BEGIN
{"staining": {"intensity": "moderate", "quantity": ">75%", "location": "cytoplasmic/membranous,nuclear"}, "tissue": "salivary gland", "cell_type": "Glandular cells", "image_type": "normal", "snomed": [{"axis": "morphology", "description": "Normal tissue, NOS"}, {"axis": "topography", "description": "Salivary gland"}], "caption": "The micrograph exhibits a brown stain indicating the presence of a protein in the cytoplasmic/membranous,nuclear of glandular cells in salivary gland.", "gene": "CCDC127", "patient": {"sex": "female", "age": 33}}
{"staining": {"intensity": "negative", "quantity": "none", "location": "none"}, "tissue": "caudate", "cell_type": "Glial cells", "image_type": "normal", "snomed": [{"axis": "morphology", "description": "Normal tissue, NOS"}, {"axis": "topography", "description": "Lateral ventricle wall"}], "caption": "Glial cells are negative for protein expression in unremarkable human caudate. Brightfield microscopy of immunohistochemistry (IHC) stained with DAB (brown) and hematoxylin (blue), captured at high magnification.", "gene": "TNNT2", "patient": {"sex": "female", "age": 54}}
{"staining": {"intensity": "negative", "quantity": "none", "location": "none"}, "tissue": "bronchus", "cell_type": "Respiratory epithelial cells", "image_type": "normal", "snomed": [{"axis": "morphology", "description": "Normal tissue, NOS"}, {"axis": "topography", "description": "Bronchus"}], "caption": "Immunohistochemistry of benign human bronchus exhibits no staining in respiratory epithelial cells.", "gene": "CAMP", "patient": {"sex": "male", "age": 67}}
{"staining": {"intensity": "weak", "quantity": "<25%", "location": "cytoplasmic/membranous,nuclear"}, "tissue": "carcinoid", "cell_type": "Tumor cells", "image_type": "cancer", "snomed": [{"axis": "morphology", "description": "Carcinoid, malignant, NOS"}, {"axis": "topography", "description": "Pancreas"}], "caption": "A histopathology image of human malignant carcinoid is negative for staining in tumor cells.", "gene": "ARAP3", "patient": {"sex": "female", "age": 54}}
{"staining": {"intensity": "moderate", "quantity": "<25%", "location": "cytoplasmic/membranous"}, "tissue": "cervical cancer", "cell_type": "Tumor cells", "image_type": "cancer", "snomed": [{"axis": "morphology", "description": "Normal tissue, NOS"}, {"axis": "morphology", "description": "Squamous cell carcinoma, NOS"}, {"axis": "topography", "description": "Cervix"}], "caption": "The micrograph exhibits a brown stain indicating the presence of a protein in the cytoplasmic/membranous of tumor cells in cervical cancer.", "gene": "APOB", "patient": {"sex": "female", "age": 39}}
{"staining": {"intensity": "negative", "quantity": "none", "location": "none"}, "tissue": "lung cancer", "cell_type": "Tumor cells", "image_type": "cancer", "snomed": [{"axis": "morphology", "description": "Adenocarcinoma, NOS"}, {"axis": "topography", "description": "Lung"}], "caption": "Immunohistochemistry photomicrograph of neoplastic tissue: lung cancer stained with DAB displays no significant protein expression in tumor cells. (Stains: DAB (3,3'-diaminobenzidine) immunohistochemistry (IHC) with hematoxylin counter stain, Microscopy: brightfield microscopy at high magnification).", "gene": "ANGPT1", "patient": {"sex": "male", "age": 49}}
END
[TO DO]
The string "microscopy" may occur in the listing; show every line where it does.

[RESPONSE]
{"staining": {"intensity": "negative", "quantity": "none", "location": "none"}, "tissue": "caudate", "cell_type": "Glial cells", "image_type": "normal", "snomed": [{"axis": "morphology", "description": "Normal tissue, NOS"}, {"axis": "topography", "description": "Lateral ventricle wall"}], "caption": "Glial cells are negative for protein expression in unremarkable human caudate. Brightfield microscopy of immunohistochemistry (IHC) stained with DAB (brown) and hematoxylin (blue), captured at high magnification.", "gene": "TNNT2", "patient": {"sex": "female", "age": 54}}
{"staining": {"intensity": "negative", "quantity": "none", "location": "none"}, "tissue": "lung cancer", "cell_type": "Tumor cells", "image_type": "cancer", "snomed": [{"axis": "morphology", "description": "Adenocarcinoma, NOS"}, {"axis": "topography", "description": "Lung"}], "caption": "Immunohistochemistry photomicrograph of neoplastic tissue: lung cancer stained with DAB displays no significant protein expression in tumor cells. (Stains: DAB (3,3'-diaminobenzidine) immunohistochemistry (IHC) with hematoxylin counter stain, Microscopy: brightfield microscopy at high magnification).", "gene": "ANGPT1", "patient": {"sex": "male", "age": 49}}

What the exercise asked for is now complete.